■ Exercise
Go through the listing and copy each line with the string "شقایق".

■ Source material
+--

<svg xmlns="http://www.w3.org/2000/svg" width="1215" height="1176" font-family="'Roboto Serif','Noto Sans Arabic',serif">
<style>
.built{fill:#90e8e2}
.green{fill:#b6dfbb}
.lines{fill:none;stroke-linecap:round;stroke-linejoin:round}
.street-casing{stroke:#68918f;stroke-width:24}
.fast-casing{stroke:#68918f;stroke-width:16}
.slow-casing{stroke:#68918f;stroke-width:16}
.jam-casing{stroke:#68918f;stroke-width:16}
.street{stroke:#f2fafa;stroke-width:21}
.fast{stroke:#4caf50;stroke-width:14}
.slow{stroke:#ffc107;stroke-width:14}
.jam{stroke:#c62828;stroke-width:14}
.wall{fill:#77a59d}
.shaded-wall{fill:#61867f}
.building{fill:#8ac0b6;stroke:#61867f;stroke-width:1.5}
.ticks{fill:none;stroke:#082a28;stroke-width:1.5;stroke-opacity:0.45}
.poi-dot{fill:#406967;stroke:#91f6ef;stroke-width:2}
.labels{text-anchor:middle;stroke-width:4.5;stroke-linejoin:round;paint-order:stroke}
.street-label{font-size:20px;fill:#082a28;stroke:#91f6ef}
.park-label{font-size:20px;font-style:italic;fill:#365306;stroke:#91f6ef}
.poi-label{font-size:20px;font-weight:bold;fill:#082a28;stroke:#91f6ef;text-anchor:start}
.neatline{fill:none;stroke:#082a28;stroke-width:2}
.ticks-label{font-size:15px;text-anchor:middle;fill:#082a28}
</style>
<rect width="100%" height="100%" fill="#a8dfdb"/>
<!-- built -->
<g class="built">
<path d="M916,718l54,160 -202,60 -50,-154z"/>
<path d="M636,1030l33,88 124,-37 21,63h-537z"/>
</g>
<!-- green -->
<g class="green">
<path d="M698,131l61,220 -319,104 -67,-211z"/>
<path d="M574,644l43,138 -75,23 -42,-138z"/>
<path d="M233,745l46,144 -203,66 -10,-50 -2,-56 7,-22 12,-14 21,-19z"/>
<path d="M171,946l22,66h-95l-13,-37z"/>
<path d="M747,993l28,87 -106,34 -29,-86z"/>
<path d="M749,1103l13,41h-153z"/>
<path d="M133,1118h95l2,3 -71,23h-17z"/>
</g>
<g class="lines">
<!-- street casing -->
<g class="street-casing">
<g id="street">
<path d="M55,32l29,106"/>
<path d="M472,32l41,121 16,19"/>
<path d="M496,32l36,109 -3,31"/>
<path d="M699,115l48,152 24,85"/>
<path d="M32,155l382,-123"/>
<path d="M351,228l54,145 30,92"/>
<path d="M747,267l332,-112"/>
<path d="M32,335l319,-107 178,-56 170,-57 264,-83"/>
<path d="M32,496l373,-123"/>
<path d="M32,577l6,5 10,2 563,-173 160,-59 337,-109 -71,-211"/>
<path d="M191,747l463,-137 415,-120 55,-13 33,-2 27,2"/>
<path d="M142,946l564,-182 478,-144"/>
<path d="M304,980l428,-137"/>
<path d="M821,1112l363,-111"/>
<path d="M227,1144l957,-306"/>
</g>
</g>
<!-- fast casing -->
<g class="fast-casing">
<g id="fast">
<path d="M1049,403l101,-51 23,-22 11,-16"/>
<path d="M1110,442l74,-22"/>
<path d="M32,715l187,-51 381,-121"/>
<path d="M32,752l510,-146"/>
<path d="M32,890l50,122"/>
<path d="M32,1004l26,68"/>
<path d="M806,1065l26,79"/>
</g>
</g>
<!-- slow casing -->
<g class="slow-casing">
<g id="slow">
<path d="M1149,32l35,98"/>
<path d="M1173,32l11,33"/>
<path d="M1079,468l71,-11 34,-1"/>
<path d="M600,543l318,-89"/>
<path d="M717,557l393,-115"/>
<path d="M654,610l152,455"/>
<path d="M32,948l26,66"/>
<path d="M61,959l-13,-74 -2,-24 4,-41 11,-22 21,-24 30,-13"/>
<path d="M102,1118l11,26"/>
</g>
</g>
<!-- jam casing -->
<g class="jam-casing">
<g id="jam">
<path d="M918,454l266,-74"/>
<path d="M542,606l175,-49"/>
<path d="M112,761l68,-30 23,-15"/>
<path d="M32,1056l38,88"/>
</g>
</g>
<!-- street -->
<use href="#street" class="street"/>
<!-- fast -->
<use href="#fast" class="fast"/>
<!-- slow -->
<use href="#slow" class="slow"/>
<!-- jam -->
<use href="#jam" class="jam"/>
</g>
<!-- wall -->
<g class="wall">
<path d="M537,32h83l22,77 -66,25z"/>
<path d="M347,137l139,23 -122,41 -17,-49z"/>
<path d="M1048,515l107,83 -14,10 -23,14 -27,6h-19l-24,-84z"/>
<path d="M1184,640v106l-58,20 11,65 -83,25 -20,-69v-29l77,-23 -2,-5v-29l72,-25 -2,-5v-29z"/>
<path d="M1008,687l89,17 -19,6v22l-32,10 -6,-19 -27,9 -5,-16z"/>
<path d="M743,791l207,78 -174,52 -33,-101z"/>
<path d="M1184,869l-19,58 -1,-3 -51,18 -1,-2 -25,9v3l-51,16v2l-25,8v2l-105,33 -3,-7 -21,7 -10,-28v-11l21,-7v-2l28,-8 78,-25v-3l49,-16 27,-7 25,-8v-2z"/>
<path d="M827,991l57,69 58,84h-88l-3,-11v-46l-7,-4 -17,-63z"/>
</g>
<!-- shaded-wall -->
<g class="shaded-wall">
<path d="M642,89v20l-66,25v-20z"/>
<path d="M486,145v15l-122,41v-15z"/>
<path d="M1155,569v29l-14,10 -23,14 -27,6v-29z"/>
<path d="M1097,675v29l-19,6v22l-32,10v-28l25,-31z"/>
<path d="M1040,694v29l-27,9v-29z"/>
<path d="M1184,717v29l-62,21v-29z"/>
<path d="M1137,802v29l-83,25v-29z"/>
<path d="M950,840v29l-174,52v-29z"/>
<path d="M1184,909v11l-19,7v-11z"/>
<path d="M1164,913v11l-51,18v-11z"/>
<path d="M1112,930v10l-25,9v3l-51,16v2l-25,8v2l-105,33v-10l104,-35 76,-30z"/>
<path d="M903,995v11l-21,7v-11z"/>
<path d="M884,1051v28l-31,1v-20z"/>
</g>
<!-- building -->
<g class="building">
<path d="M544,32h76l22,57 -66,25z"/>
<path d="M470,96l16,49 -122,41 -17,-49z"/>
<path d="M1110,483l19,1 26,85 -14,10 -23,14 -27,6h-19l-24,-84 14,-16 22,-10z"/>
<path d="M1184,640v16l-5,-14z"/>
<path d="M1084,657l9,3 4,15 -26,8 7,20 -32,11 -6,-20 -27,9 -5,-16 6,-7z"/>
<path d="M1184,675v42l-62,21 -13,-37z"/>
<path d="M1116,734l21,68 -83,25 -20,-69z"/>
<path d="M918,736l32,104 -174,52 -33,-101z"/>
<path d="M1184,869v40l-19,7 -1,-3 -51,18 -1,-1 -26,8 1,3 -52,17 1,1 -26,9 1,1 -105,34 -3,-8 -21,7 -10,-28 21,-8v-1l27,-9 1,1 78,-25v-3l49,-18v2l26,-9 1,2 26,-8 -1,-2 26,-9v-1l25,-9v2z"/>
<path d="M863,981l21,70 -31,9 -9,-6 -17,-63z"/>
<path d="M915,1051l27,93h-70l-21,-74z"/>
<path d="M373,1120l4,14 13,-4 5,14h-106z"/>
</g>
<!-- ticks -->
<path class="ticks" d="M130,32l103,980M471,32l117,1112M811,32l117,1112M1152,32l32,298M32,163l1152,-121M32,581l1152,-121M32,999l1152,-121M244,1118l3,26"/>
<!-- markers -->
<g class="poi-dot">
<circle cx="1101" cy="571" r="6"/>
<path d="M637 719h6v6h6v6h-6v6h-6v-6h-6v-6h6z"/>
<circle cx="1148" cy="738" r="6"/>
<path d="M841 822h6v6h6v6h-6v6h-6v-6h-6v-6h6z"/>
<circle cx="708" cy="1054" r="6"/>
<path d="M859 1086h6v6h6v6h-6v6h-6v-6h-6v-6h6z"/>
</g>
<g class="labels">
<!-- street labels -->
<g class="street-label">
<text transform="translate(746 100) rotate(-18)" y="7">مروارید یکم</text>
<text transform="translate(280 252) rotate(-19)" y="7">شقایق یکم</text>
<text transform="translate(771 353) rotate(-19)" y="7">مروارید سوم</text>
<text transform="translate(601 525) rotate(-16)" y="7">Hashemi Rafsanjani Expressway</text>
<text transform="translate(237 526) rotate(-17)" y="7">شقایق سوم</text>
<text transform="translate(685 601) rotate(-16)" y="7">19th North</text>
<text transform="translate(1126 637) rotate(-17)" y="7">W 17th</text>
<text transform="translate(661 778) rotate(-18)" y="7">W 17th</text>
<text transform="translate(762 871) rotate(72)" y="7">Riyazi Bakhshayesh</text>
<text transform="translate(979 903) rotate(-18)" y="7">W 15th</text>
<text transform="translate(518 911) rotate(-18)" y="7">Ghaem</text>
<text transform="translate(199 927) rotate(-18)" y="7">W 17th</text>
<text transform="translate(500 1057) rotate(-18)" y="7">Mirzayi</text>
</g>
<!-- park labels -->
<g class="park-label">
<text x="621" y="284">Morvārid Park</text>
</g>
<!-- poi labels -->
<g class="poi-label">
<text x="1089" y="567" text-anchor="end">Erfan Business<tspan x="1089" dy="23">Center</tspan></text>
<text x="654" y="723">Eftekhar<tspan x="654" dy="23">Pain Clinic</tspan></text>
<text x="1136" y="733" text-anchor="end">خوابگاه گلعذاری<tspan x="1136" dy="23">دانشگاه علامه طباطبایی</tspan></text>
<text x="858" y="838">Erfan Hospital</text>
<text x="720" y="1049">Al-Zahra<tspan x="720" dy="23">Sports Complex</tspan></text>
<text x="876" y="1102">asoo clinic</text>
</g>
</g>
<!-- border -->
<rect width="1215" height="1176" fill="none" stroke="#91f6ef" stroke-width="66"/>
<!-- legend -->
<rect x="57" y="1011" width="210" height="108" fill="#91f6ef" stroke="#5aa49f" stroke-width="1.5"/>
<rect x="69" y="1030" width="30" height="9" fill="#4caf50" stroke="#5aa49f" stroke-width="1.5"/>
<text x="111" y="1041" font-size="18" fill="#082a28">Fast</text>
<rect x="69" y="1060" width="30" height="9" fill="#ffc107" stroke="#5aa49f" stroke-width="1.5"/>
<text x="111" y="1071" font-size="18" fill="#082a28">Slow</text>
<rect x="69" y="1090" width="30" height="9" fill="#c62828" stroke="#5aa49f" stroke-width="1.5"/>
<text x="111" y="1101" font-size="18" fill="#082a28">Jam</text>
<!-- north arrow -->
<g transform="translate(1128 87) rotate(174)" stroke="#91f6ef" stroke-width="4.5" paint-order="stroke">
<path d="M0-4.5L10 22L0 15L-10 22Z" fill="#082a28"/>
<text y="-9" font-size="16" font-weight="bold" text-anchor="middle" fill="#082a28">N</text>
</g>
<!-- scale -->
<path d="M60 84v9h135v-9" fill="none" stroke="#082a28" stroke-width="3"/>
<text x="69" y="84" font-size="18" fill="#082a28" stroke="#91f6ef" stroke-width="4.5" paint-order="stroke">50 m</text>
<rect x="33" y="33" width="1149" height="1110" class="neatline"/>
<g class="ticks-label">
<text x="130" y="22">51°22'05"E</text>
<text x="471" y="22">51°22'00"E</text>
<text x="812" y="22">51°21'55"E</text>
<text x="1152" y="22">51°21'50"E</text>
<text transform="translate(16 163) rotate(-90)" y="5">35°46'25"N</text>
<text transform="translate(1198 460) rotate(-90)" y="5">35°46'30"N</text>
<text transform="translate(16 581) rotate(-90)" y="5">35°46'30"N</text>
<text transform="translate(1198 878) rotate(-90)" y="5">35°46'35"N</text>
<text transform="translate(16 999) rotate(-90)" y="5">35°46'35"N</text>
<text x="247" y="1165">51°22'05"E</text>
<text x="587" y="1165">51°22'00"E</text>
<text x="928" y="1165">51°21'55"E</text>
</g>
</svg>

+--

■ Problem solution
<text transform="translate(280 252) rotate(-19)" y="7">شقایق یکم</text>
<text transform="translate(237 526) rotate(-17)" y="7">شقایق سوم</text>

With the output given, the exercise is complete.